As time goes on, the constant falling over inside the cave and the complete lack of light drains me from all my energy, making it harder and harder to get back up on my feet... to the point where I've grown aware that there is now a clear possibility I may never reach the exit from that deep, dark cave within. However there is this other pair of eyes in their infancy now, and it may be that if I can help it or allow it to take over the old one, I might, just might be able to keep going some more - always towards the end of the tunnel. What lies beyond I could not say, though.

Friday, 2 December 2011

On Memories



There is a certain sense of pointless arrogance in wanting so hard to reject the world based on selective perception, or placing extra focus on one side of the coin rather than considering both sides. Sure, most things to me will never make sense, and I know most days I will continue to feel as though I'm living in a giant circus, but I have to shift my focus away from that. Three years on and torturing myself by focusing exactly on what I know I can't change is now revealing far more about me than anything else in this world.

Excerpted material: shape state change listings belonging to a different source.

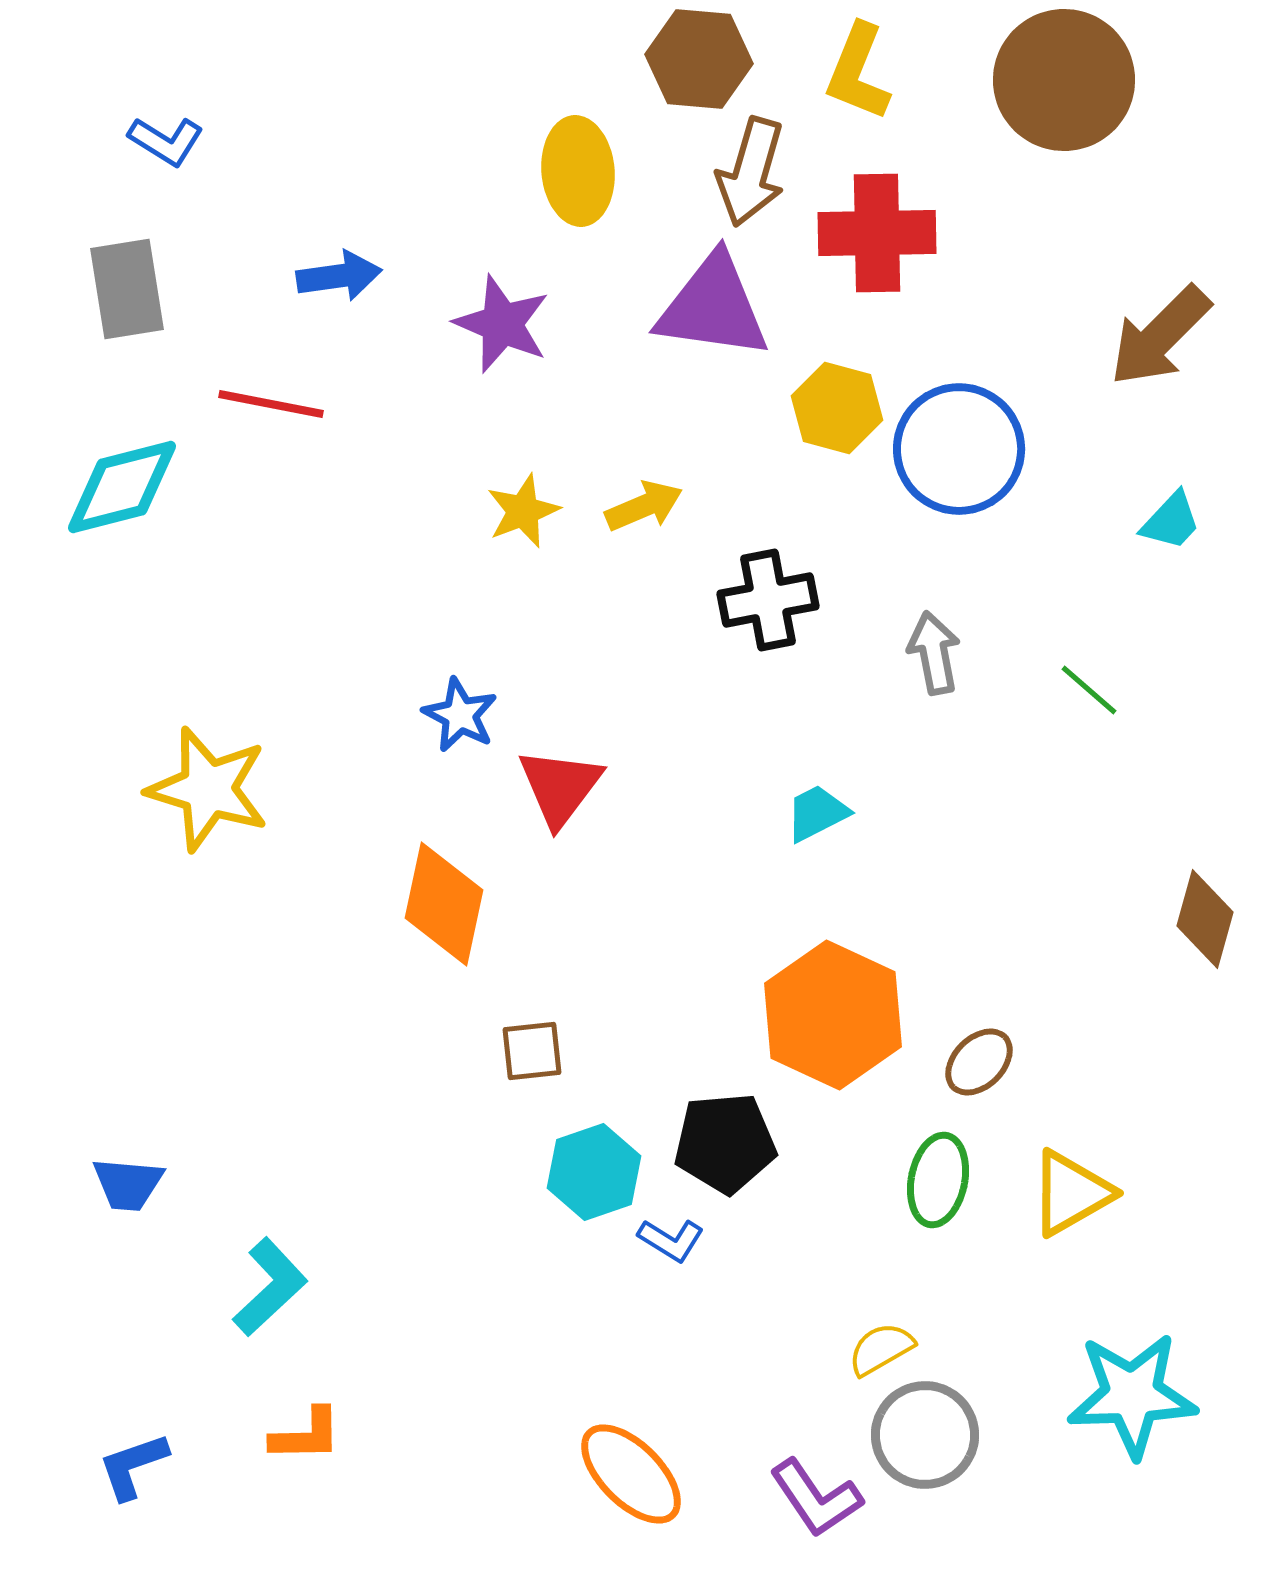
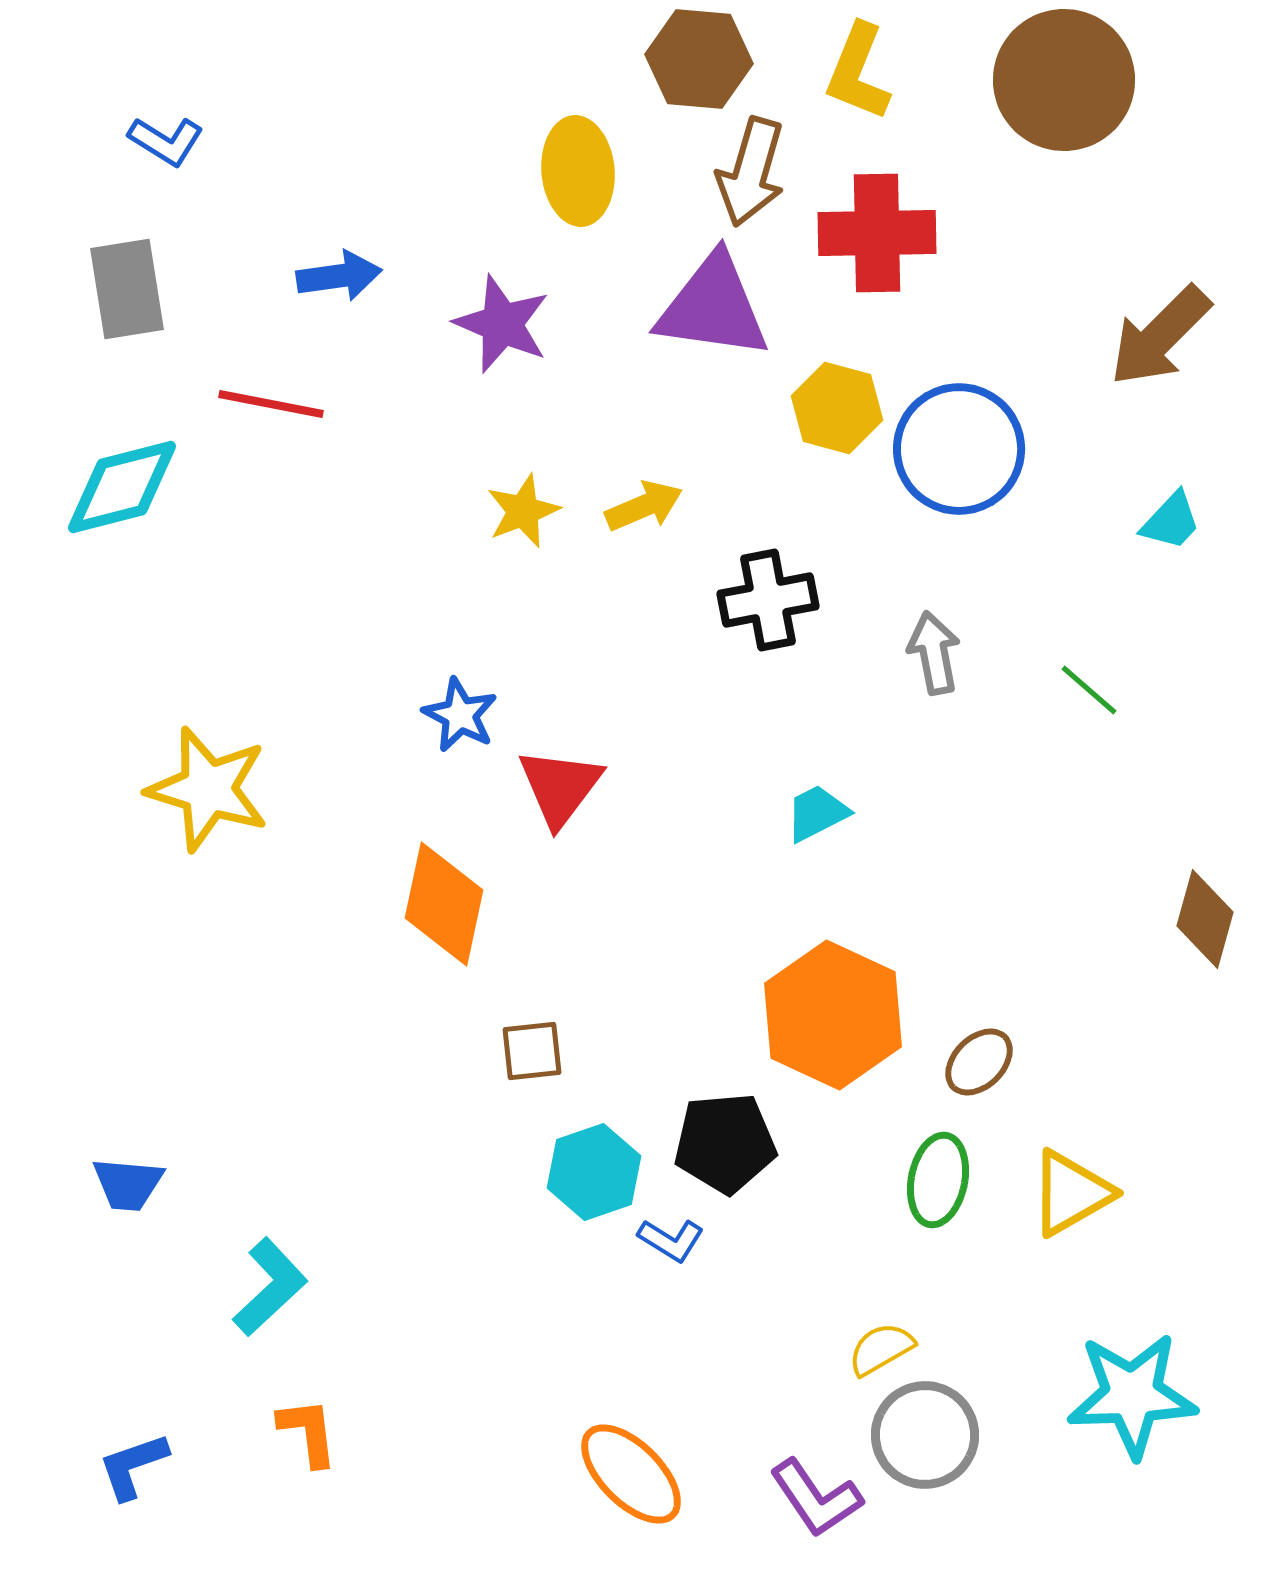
orange L-shape at (306, 1435): moved 2 px right, 3 px up; rotated 96 degrees counterclockwise
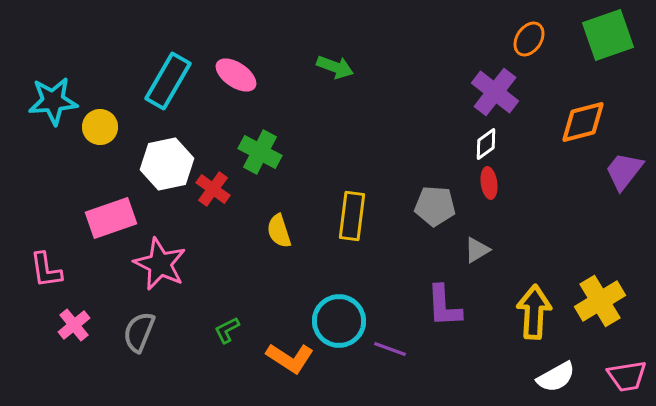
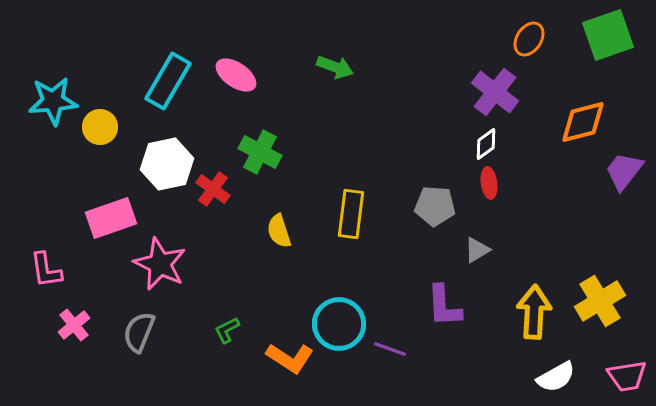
yellow rectangle: moved 1 px left, 2 px up
cyan circle: moved 3 px down
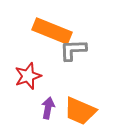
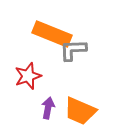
orange rectangle: moved 3 px down
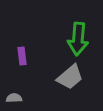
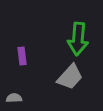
gray trapezoid: rotated 8 degrees counterclockwise
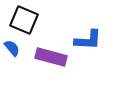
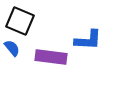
black square: moved 4 px left, 1 px down
purple rectangle: rotated 8 degrees counterclockwise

Why is it always so much easier to focus on other things or people rather than ourselves? There is this... illusion that if only we could make everything right on the outside, somehow it will lead to everything being right on the inside, too. I fell into the trap a long time ago, back in the days when my mother and I lived in precarious conditions. The stark contrast between how things were and how they changed was one thing that messed me up for a long time.

As we struggled, moving from one place to the next, never sure how long the respite would last, I got myself thinking that if only we could have a proper home again it would make it all better and suddenly everything could go back to the way things used to be. Between the age of 17 and 25, that is all I could think of to make myself believe that things would be okay again. I could not accept that what once was had passed - as all things are bound to do. I became a prisoner of my own ghosts. And each passing moment from then on was to add more sorrow inside the giant black hole eating at me from inside. Each memory formed by passing moments became little more than nutrition for the black hole within.

In the greater scheme of things, though, all we really are in the end is memories, and most of our human world as we know it rests on the passing of memories from one generation to the next. Among memories passed on from one generation to the next is knowledge, experiences, sometimes even the inheritance of knowledge as to where we come from. All this serves to preserve a sense of continuity from initial point A to the yet unknown or unfolding point B as I write this. Severe that bridge allowing for the transmission of memories from one person to another along the way and there would be no world to speak of.

All species on Earth seem to follow that need to connect past to present through memories, the only means of connection through ever-flowing Time. Of course, in the case of animals, we would be more likely to be talking about instincts and survival techniques passed on from, say, mother cat to her kittens. But the point is the same: if mother cat didn't teach her kittens and if she didn't pass on her own 'knowledge', the idea of cats as we know it would be disrupted. In fact, it may well mean there would be no cats to speak of for they would lack so much guidance due to the breach in the passing on of knowledge that they could not survive long.

As I pondered all this, I wondered how come memories hurt me so much when really they play a primordial role even just to survive long enough to have a world to speak of. And I realised that it was my attachment to them that led to the pain. This of course led me to start facing the fact that attachment has always been something that held me back even inside my head.

Attachment, fear of loss... it's all the same really. It only serves to stunt growth inside and out.

I used to assume that my past experiences of sudden loss had at once made me immune to it in terms of fearing it. But I was wrong. It was only the premise for a mighty lesson for myself. It was only the equivalent of the first act of a play when the plot is being set up or laid out.